→ Given problem: Reproduce word for word everything from the first line of the records down to the line that contains "scientific name: Agrostis gigantea", including that line.

(Collection entries)
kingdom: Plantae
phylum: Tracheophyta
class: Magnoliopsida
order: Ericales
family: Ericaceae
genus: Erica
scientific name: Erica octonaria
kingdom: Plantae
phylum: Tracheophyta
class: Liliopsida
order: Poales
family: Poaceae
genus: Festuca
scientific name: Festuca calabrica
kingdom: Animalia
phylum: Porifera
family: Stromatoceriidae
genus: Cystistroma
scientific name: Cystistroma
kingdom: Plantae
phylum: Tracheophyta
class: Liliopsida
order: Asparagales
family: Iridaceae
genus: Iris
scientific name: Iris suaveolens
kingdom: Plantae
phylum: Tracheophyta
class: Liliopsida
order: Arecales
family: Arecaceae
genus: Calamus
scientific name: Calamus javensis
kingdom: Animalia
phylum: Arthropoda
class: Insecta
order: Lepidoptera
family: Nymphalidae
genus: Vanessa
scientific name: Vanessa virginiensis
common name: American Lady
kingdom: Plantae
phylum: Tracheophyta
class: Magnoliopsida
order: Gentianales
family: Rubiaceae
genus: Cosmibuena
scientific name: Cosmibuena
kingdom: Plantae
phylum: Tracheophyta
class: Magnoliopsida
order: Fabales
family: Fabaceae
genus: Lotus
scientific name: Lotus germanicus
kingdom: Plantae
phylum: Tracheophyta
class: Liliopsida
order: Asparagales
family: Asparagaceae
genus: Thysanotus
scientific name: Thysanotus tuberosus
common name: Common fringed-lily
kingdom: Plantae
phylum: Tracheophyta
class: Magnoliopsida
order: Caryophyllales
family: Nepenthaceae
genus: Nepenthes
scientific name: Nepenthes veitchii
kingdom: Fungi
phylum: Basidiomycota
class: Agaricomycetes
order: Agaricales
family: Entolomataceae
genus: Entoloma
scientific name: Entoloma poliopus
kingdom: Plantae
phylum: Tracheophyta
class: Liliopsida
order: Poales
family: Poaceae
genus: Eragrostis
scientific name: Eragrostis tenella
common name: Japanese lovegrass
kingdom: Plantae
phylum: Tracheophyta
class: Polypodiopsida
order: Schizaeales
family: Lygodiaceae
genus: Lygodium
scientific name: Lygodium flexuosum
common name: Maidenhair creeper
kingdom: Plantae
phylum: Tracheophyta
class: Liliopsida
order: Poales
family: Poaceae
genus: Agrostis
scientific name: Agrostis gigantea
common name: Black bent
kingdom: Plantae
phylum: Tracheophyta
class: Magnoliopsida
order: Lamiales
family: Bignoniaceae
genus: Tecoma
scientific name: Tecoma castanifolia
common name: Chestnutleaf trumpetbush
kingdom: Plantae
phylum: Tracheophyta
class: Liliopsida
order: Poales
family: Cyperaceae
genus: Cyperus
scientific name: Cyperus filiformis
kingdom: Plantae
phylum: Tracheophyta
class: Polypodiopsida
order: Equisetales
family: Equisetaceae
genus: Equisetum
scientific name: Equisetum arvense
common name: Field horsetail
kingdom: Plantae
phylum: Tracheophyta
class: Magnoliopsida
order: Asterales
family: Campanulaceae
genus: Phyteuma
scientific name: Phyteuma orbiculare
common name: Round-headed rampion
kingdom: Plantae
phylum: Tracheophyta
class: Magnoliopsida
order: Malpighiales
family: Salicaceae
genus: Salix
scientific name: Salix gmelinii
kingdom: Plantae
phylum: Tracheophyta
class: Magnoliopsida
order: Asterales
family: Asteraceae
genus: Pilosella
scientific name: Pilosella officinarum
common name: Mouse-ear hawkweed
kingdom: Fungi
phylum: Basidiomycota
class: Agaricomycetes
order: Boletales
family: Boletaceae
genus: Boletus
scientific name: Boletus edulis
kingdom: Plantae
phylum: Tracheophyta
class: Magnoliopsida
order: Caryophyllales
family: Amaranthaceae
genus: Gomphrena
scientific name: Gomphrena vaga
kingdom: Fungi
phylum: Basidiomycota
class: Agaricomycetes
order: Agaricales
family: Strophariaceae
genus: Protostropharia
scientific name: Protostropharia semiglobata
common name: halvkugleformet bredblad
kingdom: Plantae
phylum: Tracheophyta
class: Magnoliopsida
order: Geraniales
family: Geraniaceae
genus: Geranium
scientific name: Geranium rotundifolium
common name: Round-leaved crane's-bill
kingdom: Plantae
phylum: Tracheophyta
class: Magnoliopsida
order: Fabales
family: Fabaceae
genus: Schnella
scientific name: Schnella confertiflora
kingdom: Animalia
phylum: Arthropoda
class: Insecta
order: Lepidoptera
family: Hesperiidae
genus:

→ Reply to the task:
kingdom: Plantae
phylum: Tracheophyta
class: Magnoliopsida
order: Ericales
family: Ericaceae
genus: Erica
scientific name: Erica octonaria
kingdom: Plantae
phylum: Tracheophyta
class: Liliopsida
order: Poales
family: Poaceae
genus: Festuca
scientific name: Festuca calabrica
kingdom: Animalia
phylum: Porifera
family: Stromatoceriidae
genus: Cystistroma
scientific name: Cystistroma
kingdom: Plantae
phylum: Tracheophyta
class: Liliopsida
order: Asparagales
family: Iridaceae
genus: Iris
scientific name: Iris suaveolens
kingdom: Plantae
phylum: Tracheophyta
class: Liliopsida
order: Arecales
family: Arecaceae
genus: Calamus
scientific name: Calamus javensis
kingdom: Animalia
phylum: Arthropoda
class: Insecta
order: Lepidoptera
family: Nymphalidae
genus: Vanessa
scientific name: Vanessa virginiensis
common name: American Lady
kingdom: Plantae
phylum: Tracheophyta
class: Magnoliopsida
order: Gentianales
family: Rubiaceae
genus: Cosmibuena
scientific name: Cosmibuena
kingdom: Plantae
phylum: Tracheophyta
class: Magnoliopsida
order: Fabales
family: Fabaceae
genus: Lotus
scientific name: Lotus germanicus
kingdom: Plantae
phylum: Tracheophyta
class: Liliopsida
order: Asparagales
family: Asparagaceae
genus: Thysanotus
scientific name: Thysanotus tuberosus
common name: Common fringed-lily
kingdom: Plantae
phylum: Tracheophyta
class: Magnoliopsida
order: Caryophyllales
family: Nepenthaceae
genus: Nepenthes
scientific name: Nepenthes veitchii
kingdom: Fungi
phylum: Basidiomycota
class: Agaricomycetes
order: Agaricales
family: Entolomataceae
genus: Entoloma
scientific name: Entoloma poliopus
kingdom: Plantae
phylum: Tracheophyta
class: Liliopsida
order: Poales
family: Poaceae
genus: Eragrostis
scientific name: Eragrostis tenella
common name: Japanese lovegrass
kingdom: Plantae
phylum: Tracheophyta
class: Polypodiopsida
order: Schizaeales
family: Lygodiaceae
genus: Lygodium
scientific name: Lygodium flexuosum
common name: Maidenhair creeper
kingdom: Plantae
phylum: Tracheophyta
class: Liliopsida
order: Poales
family: Poaceae
genus: Agrostis
scientific name: Agrostis gigantea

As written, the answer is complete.